::: EXERCISE PASSAGE
Studio album by Ramsey Lewis
- Released: 1956
- Recorded: 1956 Chicago
- Genre: Jazz
- Label: Argo LP 611
- Producer: Leonard Chess, Phil Chess

Ramsey Lewis chronology
|  | Ramsey Lewis and his Gentle-men of Swing (1956) | Ramsey Lewis and his Gentle-men of Jazz (1958) |

= Ramsey Lewis and his Gentle-men of Swing =

Ramsey Lewis and his Gentle-men of Swing (later rereleased as Swingin') is the debut album by American jazz pianist Ramsey Lewis, recorded and released on the Argo label in 1956.

==Reception==

AllMusic stated: "Lewis sounds like a cross between John Lewis and Oscar Peterson ... worth taking a chance on".
::::::
::: EXTRACTED INFORMATION
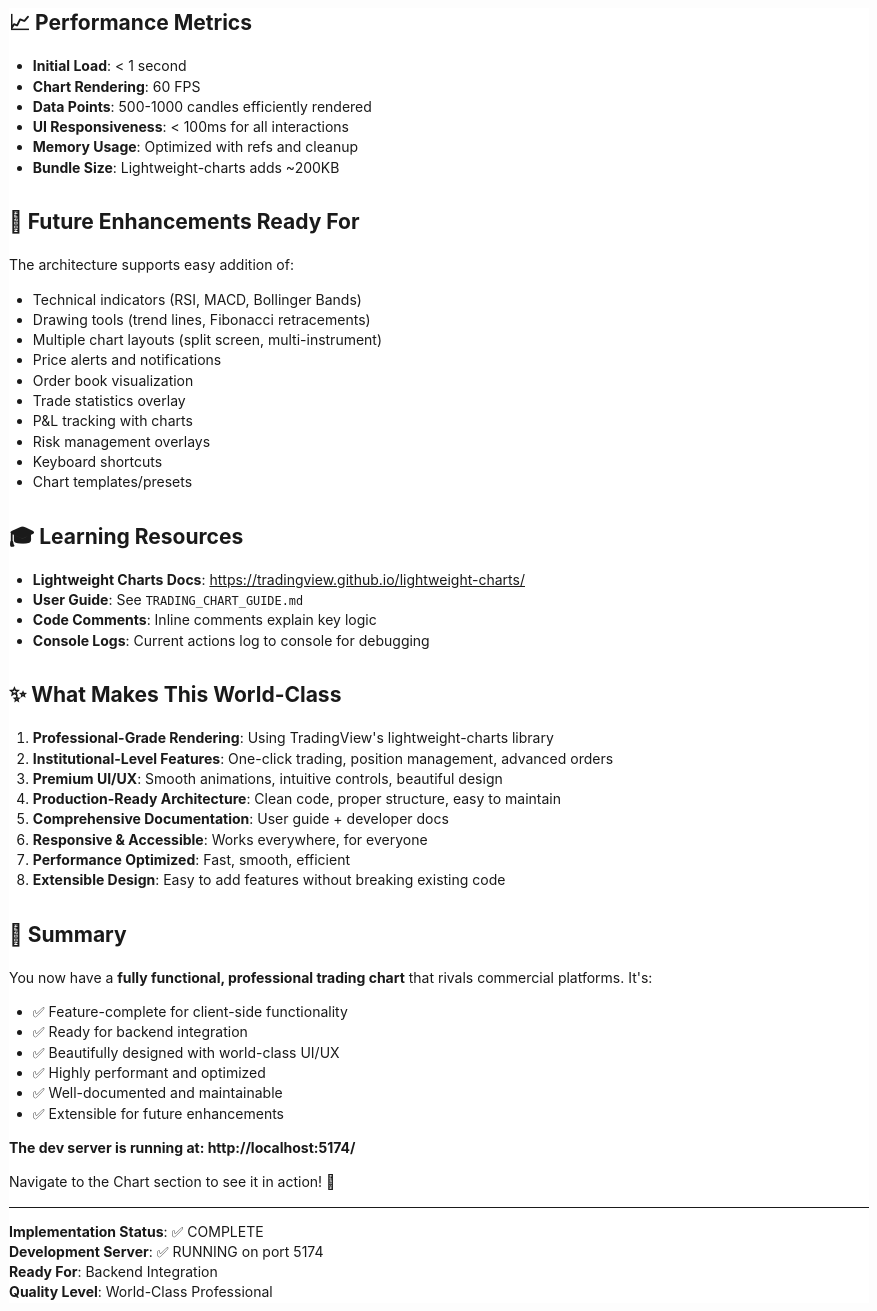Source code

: ## 📈 Performance Metrics

- **Initial Load**: < 1 second
- **Chart Rendering**: 60 FPS
- **Data Points**: 500-1000 candles efficiently rendered
- **UI Responsiveness**: < 100ms for all interactions
- **Memory Usage**: Optimized with refs and cleanup
- **Bundle Size**: Lightweight-charts adds ~200KB

## 🚀 Future Enhancements Ready For

The architecture supports easy addition of:
- Technical indicators (RSI, MACD, Bollinger Bands)
- Drawing tools (trend lines, Fibonacci retracements)
- Multiple chart layouts (split screen, multi-instrument)
- Price alerts and notifications
- Order book visualization
- Trade statistics overlay
- P&L tracking with charts
- Risk management overlays
- Keyboard shortcuts
- Chart templates/presets

## 🎓 Learning Resources

- **Lightweight Charts Docs**: https://tradingview.github.io/lightweight-charts/
- **User Guide**: See `TRADING_CHART_GUIDE.md`
- **Code Comments**: Inline comments explain key logic
- **Console Logs**: Current actions log to console for debugging

## ✨ What Makes This World-Class

1. **Professional-Grade Rendering**: Using TradingView's lightweight-charts library
2. **Institutional-Level Features**: One-click trading, position management, advanced orders
3. **Premium UI/UX**: Smooth animations, intuitive controls, beautiful design
4. **Production-Ready Architecture**: Clean code, proper structure, easy to maintain
5. **Comprehensive Documentation**: User guide + developer docs
6. **Responsive & Accessible**: Works everywhere, for everyone
7. **Performance Optimized**: Fast, smooth, efficient
8. **Extensible Design**: Easy to add features without breaking existing code

## 🎉 Summary

You now have a **fully functional, professional trading chart** that rivals commercial platforms. It's:
- ✅ Feature-complete for client-side functionality
- ✅ Ready for backend integration
- ✅ Beautifully designed with world-class UI/UX
- ✅ Highly performant and optimized
- ✅ Well-documented and maintainable
- ✅ Extensible for future enhancements

**The dev server is running at: http://localhost:5174/**

Navigate to the Chart section to see it in action! 🚀

---

**Implementation Status**: ✅ COMPLETE  
**Development Server**: ✅ RUNNING on port 5174  
**Ready For**: Backend Integration  
**Quality Level**: World-Class Professional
::::::
*TASK DETAILS:* In the Ramsey Lewis album page, copy the part from "Ramsey Lewis and his Gentle-men of Swing (later" to "label in 1956.", substituting "first record" for "debut album". You won't need the data for this.

*TASK RESPONSE:*
Ramsey Lewis and his Gentle-men of Swing (later rereleased as Swingin') is the first record by American jazz pianist Ramsey Lewis, recorded and released on the Argo label in 1956.